Not that long ago Cooper Kupp was a scrappy receiver at little old Eastern Washington. Now he has one of the NFL's highest honors.

NFL: Super Bowl LVI-Los Angeles Rams at Cincinnati Bengals Mark J. Rebilas-USA TODAY Sports

It hadn't been done since Joe Flacco in 2012. Before that it was Kurt Warner with these very same Rams back in 1999. It certainly only happens once in a blue moon but on Sunday night it happened again. An FCS player took home Super Bowl MVP honors. This year's accolade went to one Cooper Kupp and it was perhaps the most impactful one in recent memory.

Kupp's performance against the Bengals told anyone with even the slightest amount of football knowledge that he was more than deserving of the game's MVP. He caught eight passes for 92 yards and two touchdowns, most of which came on a final crunch-time drive for Los Angeles that will undoubtedly go down in Super Bowl lore. Kupp stood on the post-game stage, proudly representing not only the Rams but also the Eastern Washington Eagles, as he hoisted one of the NFL's most prestigious honors.
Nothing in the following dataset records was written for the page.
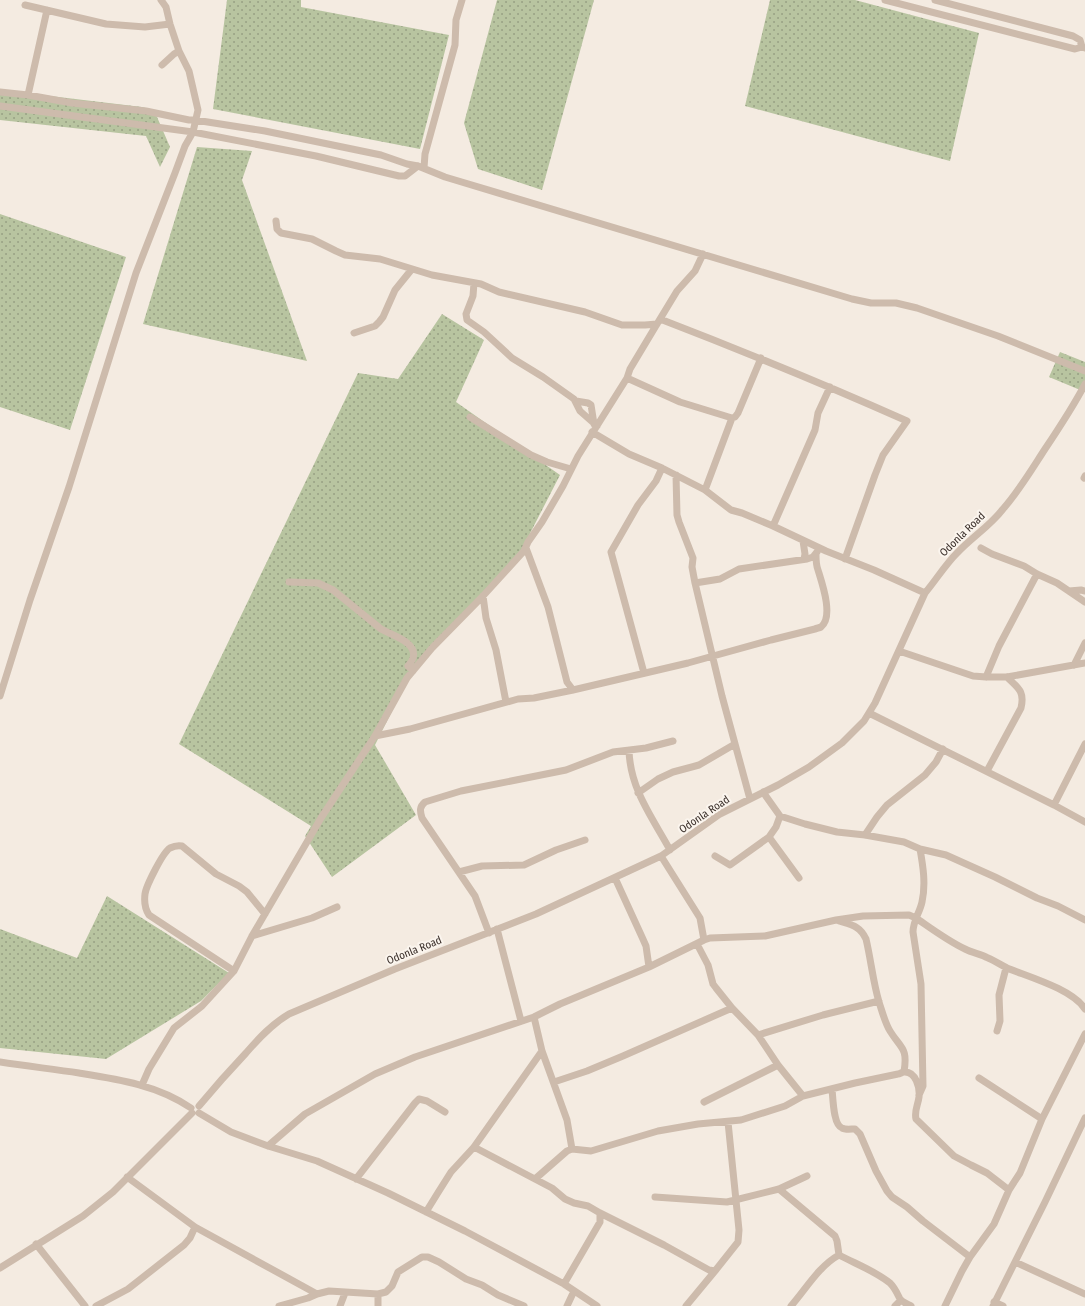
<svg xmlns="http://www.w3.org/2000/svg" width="1085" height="1306" font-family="'Fira Sans Condensed',sans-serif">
  <defs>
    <pattern id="grass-dots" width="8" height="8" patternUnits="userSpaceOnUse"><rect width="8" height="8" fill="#b8c4a0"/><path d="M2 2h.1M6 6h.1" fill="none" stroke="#97a083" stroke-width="1.8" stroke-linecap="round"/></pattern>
  </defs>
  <rect width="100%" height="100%" fill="#f4ebe1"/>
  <!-- grass -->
  <path fill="url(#grass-dots)" d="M 227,0 L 301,0 L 301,7 L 449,35 L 420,149 L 213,109 Z
    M 497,0 L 594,0 L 542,190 L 478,169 L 464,123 Z
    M 770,0 L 855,0 L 979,33 L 950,161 L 745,106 Z
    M 0,90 L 142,107 L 154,110 L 170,147 L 160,167 L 146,136 L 0,120 Z
    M 197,147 L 252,151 L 242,180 L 307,361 L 143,324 Z
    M 0,214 L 126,257 L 70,430 L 0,407 Z
    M 442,314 L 484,340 L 456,402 L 560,475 L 522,549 L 433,650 L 406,683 L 375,745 L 416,815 L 332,877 L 305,836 L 311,826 L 179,744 L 358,373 L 398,379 Z
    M 1060,352 L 1085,362 L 1085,392 L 1049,377 Z
    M 107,896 L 229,973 L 201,1001 L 106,1059 L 0,1048 L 0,929 L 77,958 Z"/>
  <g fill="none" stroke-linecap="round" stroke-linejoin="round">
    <!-- minor -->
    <path stroke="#cdbbac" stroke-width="7" d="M 885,0 L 1075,49 L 1082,47 L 1085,48
      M 935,0 L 1073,36 L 1080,40 L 1082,47
      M 25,5 L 106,24 L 145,27 L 170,24
      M 162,65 L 174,54 L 179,51
      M 0,92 L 28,95 L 72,103 L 146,111 L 189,120 L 195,120 L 265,131 L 381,155 L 407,164 L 418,166 L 445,177 L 852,299 L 871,303 L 896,303 L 917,308 L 998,336 L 1085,371
      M 28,95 L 47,10
      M 0,106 L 193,132 L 316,156 L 399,176 L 405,176 L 418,166
      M 424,168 L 425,154 L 455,45 L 456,20 L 462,0
      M 276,221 L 277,229 L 281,233 L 312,239 L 336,251 L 345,255 L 380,259 L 432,275 L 481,284 L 499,292 L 585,312 L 622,325 L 645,325 L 657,324
      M 474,283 L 473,296 L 466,314 L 467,320 L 484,332 L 512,358 L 543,377 L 574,399 L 580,411 L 597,426
      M 660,319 C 743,351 826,385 907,421 L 883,455 L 875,475 L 845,559
      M 354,333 L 375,326 L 379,322 L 383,317 L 395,290 L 412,269
      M 627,378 L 680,402 L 732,418 L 735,417 L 738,413 L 761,358
      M 576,401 L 588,403 L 591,405 L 594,424
      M 470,417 L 531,455 L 547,462 L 571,469
      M 592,432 L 629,454 L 662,468 L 705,490 L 731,510 L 742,513 L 773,526 L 826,551 L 874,570 L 925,593
      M 676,475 L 677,515 L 679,522 L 693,558 L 692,567 L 695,583 L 722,696 L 750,799
      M 1084,478 L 1085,476
      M 705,490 L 732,418
      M 773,526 L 815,430 L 818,413 L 830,387
      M 803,541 L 805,554 L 804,559
      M 526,548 L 548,607 L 567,682 L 573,690
      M 981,548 L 992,554 L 1024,566 L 1037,574 L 1057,583 L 1085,602
      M 289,582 L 318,583 L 333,590 L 381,629 C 391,635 418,642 413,658 C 412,661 410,664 408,666 L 413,671
      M 695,583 L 720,579 L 739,569 L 807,559 L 813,557 L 817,552
      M 1069,591 L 1081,590 L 1085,591
      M 483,596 L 486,618 L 496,650 L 506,702
      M 899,651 L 973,676 L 986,677 L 1007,677 L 1085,663
      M 1074,665 L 1085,643
      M 644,673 L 611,552 L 638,505 L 656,481 L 662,468
      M 986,677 L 999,646 L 1037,574
      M 0,696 L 30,600 L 69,487 L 136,273 L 175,173 L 185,146 L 193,132 L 198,110 L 189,71 L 179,51 L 170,24 L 166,7 L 161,0
      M 869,713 L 1054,805 L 1085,822
      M 375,736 L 410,729 L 518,699 L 534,698 L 573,690 L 688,663 L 771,640 L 815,629 C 817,628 819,628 821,627 C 834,617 822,583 818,570 C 816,565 816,560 816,555
      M 629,750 C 630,789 652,817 670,850
      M 987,771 L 1021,708 C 1025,691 1018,688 1007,677
      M 763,792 L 780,816 L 805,824 L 837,832 L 865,835 L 904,842 L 920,849 L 946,855 L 995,877 L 1037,898 L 1058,906 L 1085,920
      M 638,793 L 658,779 L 673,772 L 699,765 L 735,744
      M 1054,805 L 1085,744
      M 780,816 L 776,827 L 769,837 L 799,878
      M 865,835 L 877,817 L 887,805 L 925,775 L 936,762 L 943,749
      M 661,856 L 700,918 L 704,940
      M 715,856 L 730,865 L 769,837
      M 459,872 L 482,866 L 524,865 L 556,850 L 585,840
      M 615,878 L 642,937 L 646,946 L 649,967
      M 839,921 C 852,925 860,926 866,939 C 871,960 873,982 879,1002 C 882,1011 885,1023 890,1031 C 901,1049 908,1047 904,1072
      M 497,929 L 521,1021
      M 489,933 L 475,896 L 422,818 C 420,811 419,807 425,802 L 461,791 L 566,770 L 613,752 L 646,748 L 673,741
      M 252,936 L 312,918 L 337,907
      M 697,944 L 708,965 L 713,984 L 716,988 L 732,1008 L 758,1035 L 778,1065 L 803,1096
      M 234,971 L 149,915 C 145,909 144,902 145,894 C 146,886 163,852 170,848 C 174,846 177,845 182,846 L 216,874 L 239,886 L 247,892 L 265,914
      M 534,1017 L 542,1051 L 567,1120 L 572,1149
      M 997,1031 L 1000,1021 L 999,995 L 1006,968
      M 758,1035 L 823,1015 L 879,1001
      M 0,1062 C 26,1066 52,1069 79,1073 C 117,1079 158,1085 191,1108
      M 979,1078 L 1042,1119
      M 554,1082 L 587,1071 L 623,1056 L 732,1008
      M 142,1085 L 149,1069 L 174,1028 L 202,1006 L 234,971 L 252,936 L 321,818 L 375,736 L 407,678 L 432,648 L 483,596 L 524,551 L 528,542 L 542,522 L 563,486 L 578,456 L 627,378 L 630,369 L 657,324 L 677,291 L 695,271 L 703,254
      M 832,1089 C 833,1097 833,1125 842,1128 C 845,1130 851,1129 855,1129 L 860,1134 L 876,1171 L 887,1191 L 892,1197 L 907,1207 L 923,1221 L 970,1257
      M 919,1095 L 923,1086 L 921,984 L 913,932 C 913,921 920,912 922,902 C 926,884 923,866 920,849
      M 704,1102 L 778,1065
      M 199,1106 C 214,1088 230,1070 246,1053 C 259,1038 272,1024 289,1014 L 395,969 L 536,914 L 661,856 L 720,814 L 778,785 L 809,767 L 842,743 L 864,721 L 875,703 L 925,593 C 936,580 945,565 957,553 C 972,537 990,526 1003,509 C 1019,491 1032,469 1045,449 C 1059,428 1073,407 1085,384
      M 199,1113 L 231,1132 L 268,1146 L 317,1161 L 388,1193 L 465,1231 L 564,1284 L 597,1306
      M 268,1146 L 305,1114 L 375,1074 L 415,1057 L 534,1017 L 560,1004 L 649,967 L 704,940 L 710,938 L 765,936 L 836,920 L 863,916 L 909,915 L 916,918 C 932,929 948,941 965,949 C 973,953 981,954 988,958 C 995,961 1001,965 1007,968 C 1029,977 1072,989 1085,1009
      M 474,1147 L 552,1188 L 565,1199 L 574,1203 L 588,1206 L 600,1213 L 664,1245 L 709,1270 L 715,1271 L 738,1242 L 739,1230 L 728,1122
      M 127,1177 L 195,1227 L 317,1294
      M 356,1179 L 415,1103 L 419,1099 L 427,1101 L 445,1112
      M 535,1179 L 567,1151 L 572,1149 L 591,1151 L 658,1131 L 698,1124 L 741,1120 L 785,1106 L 803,1096 L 855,1083 L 898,1074 C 900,1074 902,1072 904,1072 C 916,1071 920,1088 919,1097 C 918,1105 914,1111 916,1119 L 954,1156 L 971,1165 L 987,1173 L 1009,1190
      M 779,1189 L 835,1236 L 837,1241 L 839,1255
      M 655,1197 L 727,1202 L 779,1189 L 807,1176
      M 426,1212 L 439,1191 L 451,1172 L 474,1147 L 542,1051
      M 36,1244 L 85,1306
      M 1015,1262 L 1085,1294
      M 0,1268 L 83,1216 L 113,1192 L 192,1113
      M 564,1284 L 600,1222 L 600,1213
      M 378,1294 L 378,1306
      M 994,1302 L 1003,1306
      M 96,1306 L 128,1289 L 184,1245 L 190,1238 L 195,1227
      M 279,1306 L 308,1298 L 317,1294 L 329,1291 L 378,1294 L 386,1292 L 392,1286 L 398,1272 L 422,1257 L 428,1257 L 439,1262 L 466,1279 L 482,1285 L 498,1295 L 524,1306
      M 340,1306 L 345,1293
      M 567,1306 L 574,1291
      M 686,1306 L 715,1271
      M 791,1306 C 806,1289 819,1266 839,1255 C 856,1264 875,1271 890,1283 C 895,1288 897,1293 900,1299 C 902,1302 907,1304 911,1306
      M 895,1306 L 901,1300
      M 945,1306 L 962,1271 L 970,1257 L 994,1224 L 1009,1190 L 1020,1173 L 1042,1119 L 1085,1034
      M 993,1306 L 1045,1202 L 1085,1118"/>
  </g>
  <g text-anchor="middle" stroke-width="4" stroke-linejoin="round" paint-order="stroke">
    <!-- street labels -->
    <g font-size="11" fill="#3b302b" stroke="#fbf5ee">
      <text transform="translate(962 534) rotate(-44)" y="4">Odonla Road</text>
      <text transform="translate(704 814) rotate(-34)" y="4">Odonla Road</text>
      <text transform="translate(414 950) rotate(-22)" y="4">Odonla Road</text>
    </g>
  </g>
</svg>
Super Bowl LVI - Los Angeles Rams v Cincinnati Bengals
Cooper Kupp secures the game-winning catch in Super Bowl LVI.
Photo by Kevin C. Cox/Getty Images

Year in and year out FCS guys get drafted and find themselves on NFL rosters. That in itself is not all that uncommon. Fewer, though, are able to work their way into a starting role, at least immediately. Even fewer still are able to become the difference maker on their team. And only the fewest of the few are able to put on a jaw-dropping show on football's biggest stage. But Kupp did all that.

It all began back in 2017 when the Rams selected him in the third round (69th overall) of that year’s draft. Unless you were a fan of EWU and Big Sky football, you probably didn't even know who he was.

In college he had played in some big time games for Eastern and had established himself as one of the best receivers in the Big Sky Conference. But even then he had to prove himself coming out of high school. When came onto the scene as a freshman in 2013, Kupp had zero college offers.

Fast forward a few years and he had won the Big Sky Offensive Player of the Year award twice and went down as one the best to ever do it in Cheney. Kupp ended his career as a Walter Peyton Award (the FCS' equivalent to the Heisman Trophy) recipient.

As great as all that is, the Eagles are not necessarily at the forefront of national relevancy in terms of college football. They're an FCS program (albeit a notable one) with a current school enrollment of just under 13,500. EWU games hardly get broadcasted anywhere outside the Pacific Northwest. The Eags have one national title to their name and that was well before Kupp was there. They live in the shadow of Washington and Washington State and have for essentially their entire existence.

Thanks to Kupp, though, that might be changing. No doubt Rams fans near and far know where Eastern Washington is in light of his outstanding league-leading season. His Super Bowl performance, though, put the Eagles on the map. It put Big Sky football on the map.

Kupp became the first ever player hailing from the conference to author a touchdown in the Super Bowl during the second quarter on Sunday. His former league and school couldn't have been more excited about it either. It was a big time boost to a level of football the country isn't used to seeing.

As the NFL now transitions to the Combine and Draft portions of the year, Kupp's performance reminds us to not overlook the FCS prospects (of which 21 are invited to Indianapolis in a few weeks). It reminds us, too, in the grander picture that any school can serve as a viable path to the NFL. Alabama and Georgia aren't the only gateways.

Kupp's MVP performance is historical for the Rams no doubt, but the impact of it is and will be felt far outside the city of Los Angeles. They're feeling it in Cheney this week, they're feeling it in Big Sky country and, perhaps most importantly, players at small schools across the country are feeling it. There's a renewed hope in places like Eastern Washington that maybe... just maybe... the next Cooper Kupp is in their back yard right now.